Reproduce the complete set of records, exactly as they appear.

[Opening Records section]

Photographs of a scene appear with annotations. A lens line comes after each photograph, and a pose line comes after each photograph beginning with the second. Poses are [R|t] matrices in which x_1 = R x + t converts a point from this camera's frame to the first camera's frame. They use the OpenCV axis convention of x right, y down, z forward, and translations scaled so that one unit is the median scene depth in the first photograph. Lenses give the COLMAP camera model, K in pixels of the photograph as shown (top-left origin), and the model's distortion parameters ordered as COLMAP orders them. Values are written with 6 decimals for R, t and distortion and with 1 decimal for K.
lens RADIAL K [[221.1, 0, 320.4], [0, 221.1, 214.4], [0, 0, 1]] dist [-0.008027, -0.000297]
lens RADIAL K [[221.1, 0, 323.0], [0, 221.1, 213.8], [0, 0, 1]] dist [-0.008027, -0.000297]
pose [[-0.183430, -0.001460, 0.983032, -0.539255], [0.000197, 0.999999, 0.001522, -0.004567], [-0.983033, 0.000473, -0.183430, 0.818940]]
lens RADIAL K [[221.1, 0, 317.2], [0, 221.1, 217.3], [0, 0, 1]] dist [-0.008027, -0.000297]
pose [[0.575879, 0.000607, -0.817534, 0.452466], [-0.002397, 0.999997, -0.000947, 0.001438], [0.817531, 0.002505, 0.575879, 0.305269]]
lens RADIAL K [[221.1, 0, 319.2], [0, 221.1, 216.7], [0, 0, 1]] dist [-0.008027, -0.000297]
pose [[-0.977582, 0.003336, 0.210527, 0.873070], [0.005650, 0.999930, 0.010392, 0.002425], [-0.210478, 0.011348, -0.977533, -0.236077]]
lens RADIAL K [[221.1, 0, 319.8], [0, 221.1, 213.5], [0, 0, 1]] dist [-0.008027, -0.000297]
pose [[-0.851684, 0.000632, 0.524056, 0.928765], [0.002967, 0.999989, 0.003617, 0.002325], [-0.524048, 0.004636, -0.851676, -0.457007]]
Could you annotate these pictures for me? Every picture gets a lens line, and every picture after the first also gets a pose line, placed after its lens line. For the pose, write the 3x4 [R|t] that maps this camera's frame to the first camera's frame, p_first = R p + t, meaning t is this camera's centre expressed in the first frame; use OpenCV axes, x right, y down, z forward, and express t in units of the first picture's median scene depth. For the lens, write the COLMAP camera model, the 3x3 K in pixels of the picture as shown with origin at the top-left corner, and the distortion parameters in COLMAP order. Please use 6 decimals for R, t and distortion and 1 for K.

[Closing Records section]

Exercise result:
Photographs of a scene appear with annotations. A lens line comes after each photograph, and a pose line comes after each photograph beginning with the second. Poses are [R|t] matrices in which x_1 = R x + t converts a point from this camera's frame to the first camera's frame. They use the OpenCV axis convention of x right, y down, z forward, and translations scaled so that one unit is the median scene depth in the first photograph. Lenses give the COLMAP camera model, K in pixels of the photograph as shown (top-left origin), and the model's distortion parameters ordered as COLMAP orders them. Values are written with 6 decimals for R, t and distortion and with 1 decimal for K.
lens RADIAL K [[221.1, 0, 320.4], [0, 221.1, 214.4], [0, 0, 1]] dist [-0.008027, -0.000297]
lens RADIAL K [[221.1, 0, 323.0], [0, 221.1, 213.8], [0, 0, 1]] dist [-0.008027, -0.000297]
pose [[-0.183430, -0.001460, 0.983032, -0.539255], [0.000197, 0.999999, 0.001522, -0.004567], [-0.983033, 0.000473, -0.183430, 0.818940]]
lens RADIAL K [[221.1, 0, 317.2], [0, 221.1, 217.3], [0, 0, 1]] dist [-0.008027, -0.000297]
pose [[0.575879, 0.000607, -0.817534, 0.452466], [-0.002397, 0.999997, -0.000947, 0.001438], [0.817531, 0.002505, 0.575879, 0.305269]]
lens RADIAL K [[221.1, 0, 319.2], [0, 221.1, 216.7], [0, 0, 1]] dist [-0.008027, -0.000297]
pose [[-0.977582, 0.003336, 0.210527, 0.873070], [0.005650, 0.999930, 0.010392, 0.002425], [-0.210478, 0.011348, -0.977533, -0.236077]]
lens RADIAL K [[221.1, 0, 319.8], [0, 221.1, 213.5], [0, 0, 1]] dist [-0.008027, -0.000297]
pose [[-0.851684, 0.000632, 0.524056, 0.928765], [0.002967, 0.999989, 0.003617, 0.002325], [-0.524048, 0.004636, -0.851676, -0.457007]]
Could you annotate these pictures for me? Every picture gets a lens line, and every picture after the first also gets a pose line, placed after its lens line. For the pose, write the 3x4 [R|t] that maps this camera's frame to the first camera's frame, p_first = R p + t, meaning t is this camera's centre expressed in the first frame; use OpenCV axes, x right, y down, z forward, and express t in units of the first picture's median scene depth. For the lens, write the COLMAP camera model, the 3x3 K in pixels of the picture as shown with origin at the top-left corner, and the distortion parameters in COLMAP order. Please use 6 decimals for R, t and distortion and 1 for K.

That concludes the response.